======== Document extract ========

Low 'Radar Cross Section' (RCS) had been reiterated to the US military.
With the lessons of Vietnam still in the minds of those who flew, designed the aircraft of the USAF, the internal carriage of weapons would clearly equal:
-Lower aerodynamic drag (= better range performance)
-Lower RCS

Saying this the semi-recessed / conformal carriage arrangement would be far better than that of the conventional pylon/hardpoint carriage configuration!


I personally believe that the likes of a re-visited and redesigned North American A-5C Vigilante airframe (using North American Aviation's original NAGPAW (North American General Purpose Attack Weapon) design could have meet the TFX requirements of both the USAF and USN.

It would have had the following advantages:
-It was already carrier compatible and a proven performer in the US Navy.
-   Already designed for high speed performance and all-weather capability
-   Already designed, serving and equipped to perform the roles of long-range nuclear strike, reconnaissance
-   North American Aviation was already skilled and jigged for production of the basic aircraft
-   Research and development had already been done, and paid for.
-   The USAF had already gone through the humiliation of being forced too use a US Navy designed, built and operated naval aircraft in the form of the McDonnell Douglas F-4 Phantom and Vought (LTV) A-7 Corsair II.
-   It already had a two seat (Tandem) arrangement.
-   Its carrier designed capability would have met the USAF requirements for rough-field performance (for if you can survive a controlled crash aboard an aircraft carrier, you can land and take off a rough airfield!!).

Modification of the NA A-5C Vigilante to meet TFX requirements:

-   Replacement of the linear bomb bay, with either a Martin rotary bomb bay/fuel tank type arrangement (as used on the Martin XB-51, B-57 and Blackburn Buccaneer) or even a conventional bomb bay.

======== Material shown ========

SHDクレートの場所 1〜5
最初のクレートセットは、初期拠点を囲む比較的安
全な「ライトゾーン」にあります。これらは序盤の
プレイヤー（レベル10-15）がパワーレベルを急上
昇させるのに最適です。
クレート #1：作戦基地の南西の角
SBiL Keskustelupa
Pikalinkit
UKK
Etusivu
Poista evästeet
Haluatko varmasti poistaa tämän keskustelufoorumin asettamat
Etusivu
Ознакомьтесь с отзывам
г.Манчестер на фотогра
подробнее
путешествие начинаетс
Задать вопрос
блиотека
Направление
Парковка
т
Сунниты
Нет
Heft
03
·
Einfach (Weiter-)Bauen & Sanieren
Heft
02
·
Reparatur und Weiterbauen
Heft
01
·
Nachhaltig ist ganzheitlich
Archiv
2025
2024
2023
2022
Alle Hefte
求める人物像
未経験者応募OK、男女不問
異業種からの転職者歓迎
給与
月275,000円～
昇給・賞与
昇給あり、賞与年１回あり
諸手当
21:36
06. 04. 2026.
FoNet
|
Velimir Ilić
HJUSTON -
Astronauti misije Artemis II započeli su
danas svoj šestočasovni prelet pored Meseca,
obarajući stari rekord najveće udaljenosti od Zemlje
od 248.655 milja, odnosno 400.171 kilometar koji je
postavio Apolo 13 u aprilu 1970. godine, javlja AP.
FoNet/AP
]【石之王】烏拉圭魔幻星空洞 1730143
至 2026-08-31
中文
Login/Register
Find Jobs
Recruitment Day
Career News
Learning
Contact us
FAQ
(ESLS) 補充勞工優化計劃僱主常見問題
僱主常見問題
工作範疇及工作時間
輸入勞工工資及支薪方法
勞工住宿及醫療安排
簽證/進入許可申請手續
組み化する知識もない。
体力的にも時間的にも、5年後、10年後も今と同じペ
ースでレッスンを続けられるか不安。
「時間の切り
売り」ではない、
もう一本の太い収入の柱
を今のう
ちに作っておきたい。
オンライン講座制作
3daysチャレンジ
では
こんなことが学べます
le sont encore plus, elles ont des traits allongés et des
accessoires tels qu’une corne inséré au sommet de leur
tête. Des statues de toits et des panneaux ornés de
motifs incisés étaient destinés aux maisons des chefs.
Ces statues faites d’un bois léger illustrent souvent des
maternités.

========

**What you will do**
1. In the A-5C Vigilante passage, why would the aircraft's carrier-designed capability satisfy the USAF rough-field requirement? Answer in one to three sentences.
2. Carry on with the A-5C Vigilante passage from the point where it stops.

**Per-task outputs**
1. The passage treats a carrier landing as a controlled crash. An aircraft built to survive that could also land on and take off from a rough airfield, so it would meet the USAF requirement for rough-field performance.

2.
                                    Or
    Completely remove linner bomb bay arrangement altogether
    replacing it with fuel, avionics, ECM/EW systems                                                                                       In turn the lower fuselage would be strengthened to take either pylons/hard points or conformal carriage arrangement for weapons carriage.
-   The rear fuselage would be modified to accommodate the Pratt & Whitney TF-30 turbofans in place of the General Electric J79 turbojets (this use of the TF-30's would have the advantage of being lighter and of less fuel consumption = a better range and endurance performance)
-   The Air Force model could have a smaller area wing (as the original NAGPAW was designed with!), which will be strengthened, allowing for the stress of low altitude, high-speed flight. (note the Air Force wing will not have the hinged out wing of the navy carrier variant!).
-   The Navy FAD variant will have a larger area wing of the A-5 Vigilante, to maximize high altitude flight and endurance.
-   The large single folding tail fin will be replaced by the original North American NAGPAW intended twin tail fin arrangement.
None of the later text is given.